Des Weiteren muss die Ration in ihrer Zusammensetzung auch den Vorlieben bzw. Möglichkeiten der Besitzer entsprechen, nur dann kann die nötige Konsequenz, nur genau diese Ration zu füttern, erzielt werden, was von größter Bedeutung für den Erfolg des Diätprogrammes ist. So ergibt es keinen Sinn, einem überzeugten BARFer eine Ration vorzuschlagen, die rein auf kommerziellem Trockenfutter basiert. Auf der anderen Seite wird eine alleinerziehende, berufstätige Mutter keine Ration befolgen können, die sie täglich frisch zubereiten muss und die aus vielen verschiedenen, einzeln abzuwiegenden Komponenten besteht.
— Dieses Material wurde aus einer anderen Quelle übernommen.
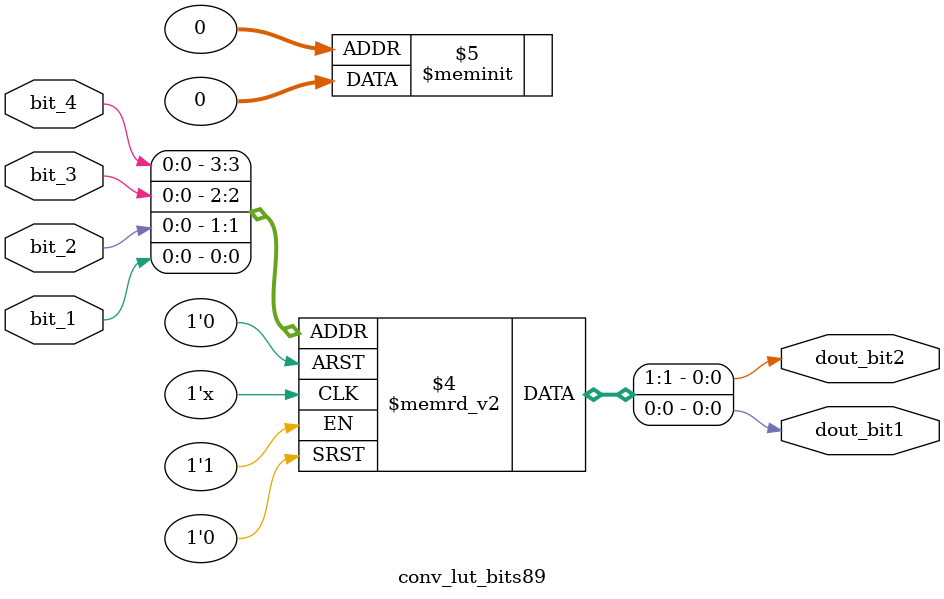
<source format=v>
module conv_lut_bits89(
input				bit_1,
input				bit_2,
input				bit_3,
input				bit_4,


output reg		dout_bit1,
output reg		dout_bit2

);

//wire reg define here

//wire				bit_1;
//wire				bit_2;
//wire				bit_3;
//wire				bit_4;
//wire				dout_bit1; //low bit
//wire				dout_bit2; //heigh bit


always@(*)begin
		case({bit_4,bit_3,bit_2,bit_1})
			4'b0000:
			begin
				dout_bit1 <= 0;
				dout_bit2 <= 0;	
			end
		4'b0001:
			begin
				dout_bit1 <= 0;
				dout_bit2 <= 0;	
			end
		4'b0010:
			begin
				dout_bit1 <= 0;
				dout_bit2 <= 0;	
			end
		4'b0011:
			begin
				dout_bit1 <= 0;
				dout_bit2 <= 0;	
			end
		4'b0100:
			begin
				dout_bit1 <= 0;
				dout_bit2 <= 0;	
			end
		4'b0101:
			begin
				dout_bit1 <= 0;
				dout_bit2 <= 0;	
			end
		4'b0110:
			begin
				dout_bit1 <= 0;
				dout_bit2 <= 0;	
			end
		4'b0111:
			begin
				dout_bit1 <= 0;
				dout_bit2 <= 0;	
			end
		4'b1000:
			begin
				dout_bit1 <= 0;
				dout_bit2 <= 0;	
			end
		4'b1001:
			begin
				dout_bit1 <= 0;
				dout_bit2 <= 0;	
			end
		4'b1010:
			begin
				dout_bit1 <= 0;
				dout_bit2 <= 0;	
			end
		4'b1011:
			begin
				dout_bit1 <= 0;
				dout_bit2 <= 0;	
			end	
		4'b1100:
			begin
				dout_bit1 <= 0;
				dout_bit2 <= 0;	
			end
		4'b1101:
			begin
				dout_bit1 <= 0;
				dout_bit2 <= 0;	
			end
		4'b1110:
			begin
				dout_bit1 <= 0;
				dout_bit2 <= 0;	
			end
		4'b1111:
			begin
				dout_bit1 <= 0;
				dout_bit2 <= 0;	
			end				

		endcase


end




endmodule

</source>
Unterm Strich ist es lediglich wichtig, dass die Ration bedarfsdeckend hinsichtlich aller benötigten Nährstoffe ist.

THP 4 20 aktualisiert 24820 Page20 Image1Praktische Umsetzung

Damit die Reduktionsdiät Erfolg hat, ist es von enormer Bedeutung, dass die Besitzer konsequent alle Futterbestandteile abwiegen (eine Portionierung „nach Augenmaß“ oder mit Hilfe von Messbechern o.ä. führt in der Regel dazu, dass zu viel Futter gegeben wird) und ausschließlich die berechnete Ration füttern. Die Katze darf keinerlei Leckerli erhalten, die nicht in die Ration eingerechnet sind. Dem Besitzer ist deutlich zu machen, dass die Diät ansonsten keinen Erfolg haben kann und dass die beste Rationsberechnung nichts nützt, wenn er sie nicht konsequent umsetzt.
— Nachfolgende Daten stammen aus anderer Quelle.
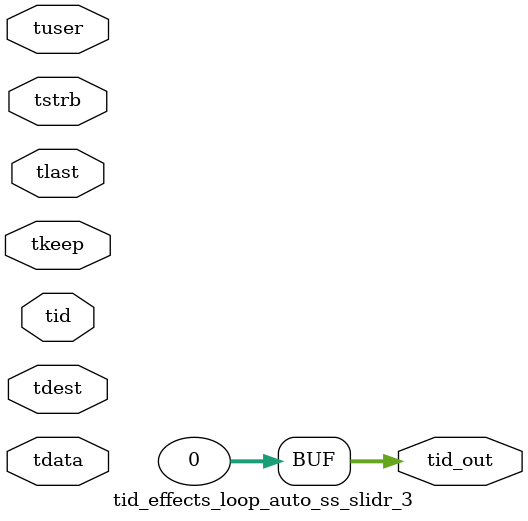
<source format=v>


`timescale 1ps/1ps

module tid_effects_loop_auto_ss_slidr_3 #
(
parameter C_S_AXIS_TID_WIDTH   = 1,
parameter C_S_AXIS_TUSER_WIDTH = 0,
parameter C_S_AXIS_TDATA_WIDTH = 0,
parameter C_S_AXIS_TDEST_WIDTH = 0,
parameter C_M_AXIS_TID_WIDTH   = 32
)
(
input  [(C_S_AXIS_TID_WIDTH   == 0 ? 1 : C_S_AXIS_TID_WIDTH)-1:0       ] tid,
input  [(C_S_AXIS_TDATA_WIDTH == 0 ? 1 : C_S_AXIS_TDATA_WIDTH)-1:0     ] tdata,
input  [(C_S_AXIS_TUSER_WIDTH == 0 ? 1 : C_S_AXIS_TUSER_WIDTH)-1:0     ] tuser,
input  [(C_S_AXIS_TDEST_WIDTH == 0 ? 1 : C_S_AXIS_TDEST_WIDTH)-1:0     ] tdest,
input  [(C_S_AXIS_TDATA_WIDTH/8)-1:0 ] tkeep,
input  [(C_S_AXIS_TDATA_WIDTH/8)-1:0 ] tstrb,
input                                                                    tlast,
output [(C_M_AXIS_TID_WIDTH   == 0 ? 1 : C_M_AXIS_TID_WIDTH)-1:0       ] tid_out
);

assign tid_out = {1'b0};

endmodule


</source>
Weiterhin gilt, vor allem zu Beginn der Diät, dass die Katze regelmäßig und engmaschig, d.h. 1 x pro Woche, gewogen wird. Die Katze kann nur gesund abnehmen, wenn sie wöchentlich zwischen 0,5 und 2 Prozent ihres jeweiligen Körpergewichtes verliert. Die „rote Linie“ liegt bei maximal 3 Prozent des Körpergewichtes. Ein stärkerer Gewichtsverlust birgt die Gefahr, dass die Katze eine hepatische Lipidose entwickelt.
Sammys Besitzer haben sich von Anfang an konsequent an die berechnete Ration gehalten. Sammys Gewichtsentwicklung wurde in vorbildlicher Weise sogar täglich dokumentiert. Auf diese Weise konnte seine Gewichtsentwicklung sehr genau verfolgt werden.
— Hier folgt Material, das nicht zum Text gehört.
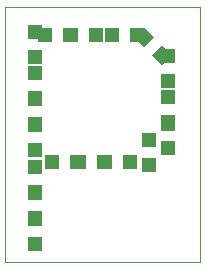
<source format=gtp>
G75*
%MOIN*%
%OFA0B0*%
%FSLAX24Y24*%
%IPPOS*%
%LPD*%
%AMOC8*
5,1,8,0,0,1.08239X$1,22.5*
%
%ADD10C,0.0000*%
%ADD11R,0.0472X0.0472*%
%ADD12R,0.0472X0.0472*%
D10*
X002517Y002517D02*
X002517Y011017D01*
X009017Y011017D01*
X009017Y002517D01*
X002517Y002517D01*
D11*
X003517Y003103D03*
X003517Y003930D03*
X003517Y003978D03*
X003517Y004805D03*
X003517Y004853D03*
X003517Y005680D03*
X003517Y006228D03*
X004103Y005829D03*
X004930Y005829D03*
X004978Y005829D03*
X005805Y005829D03*
X005853Y005829D03*
X006680Y005829D03*
X007329Y005728D03*
X007954Y006291D03*
X007329Y006555D03*
X007954Y007118D03*
X007954Y007166D03*
X007954Y007993D03*
X007954Y008541D03*
X007954Y009368D03*
X006930Y010079D03*
X006103Y010079D03*
X005555Y010079D03*
X004728Y010079D03*
X004680Y010079D03*
X003853Y010079D03*
X003517Y010180D03*
X003517Y009353D03*
X003517Y008805D03*
X003517Y007978D03*
X003517Y007930D03*
X003517Y007103D03*
X003517Y007055D03*
D12*
G36*
X006829Y009996D02*
X007162Y010329D01*
X007495Y009996D01*
X007162Y009663D01*
X006829Y009996D01*
G37*
G36*
X007413Y009412D02*
X007746Y009745D01*
X008079Y009412D01*
X007746Y009079D01*
X007413Y009412D01*
G37*
M02*

</source>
Sammys Diätprogramm lief über insgesamt 40 Wochen. Nach 24 Wochen war das ursprünglich als Idealgewicht festgelegte Gewicht von 5,6kg erreicht. Da Sammy aber immer noch etwas „rundlich“ wirkte und restliche Fettablagerungen an Wirbelsäule und Bauch erkennbar waren, wurde zusammen mit den Besitzern ein neues Idealgewicht von 5,0kg festgelegt. Dieses wurde nach 40 Wochen erreicht. Die durchschnittliche Gewichtsabnahme pro Woche betrug 0,8 Prozent und schwankte zwischen den Extremen +0,9 und -3,2 Prozent. Sammy hat in dieser Zeit 39 Prozent seines ursprünglichen Körpergewichtes abgenommen. Um die Relationen zu verdeutlichen: Bei einem 80kg schweren Menschen bedeutet ein Übergewicht von 39 Prozent, wie Sammy es mit sich herumtrug, ein zusätzliches Gewicht von 31,2kg, also insgesamt 111,2kg!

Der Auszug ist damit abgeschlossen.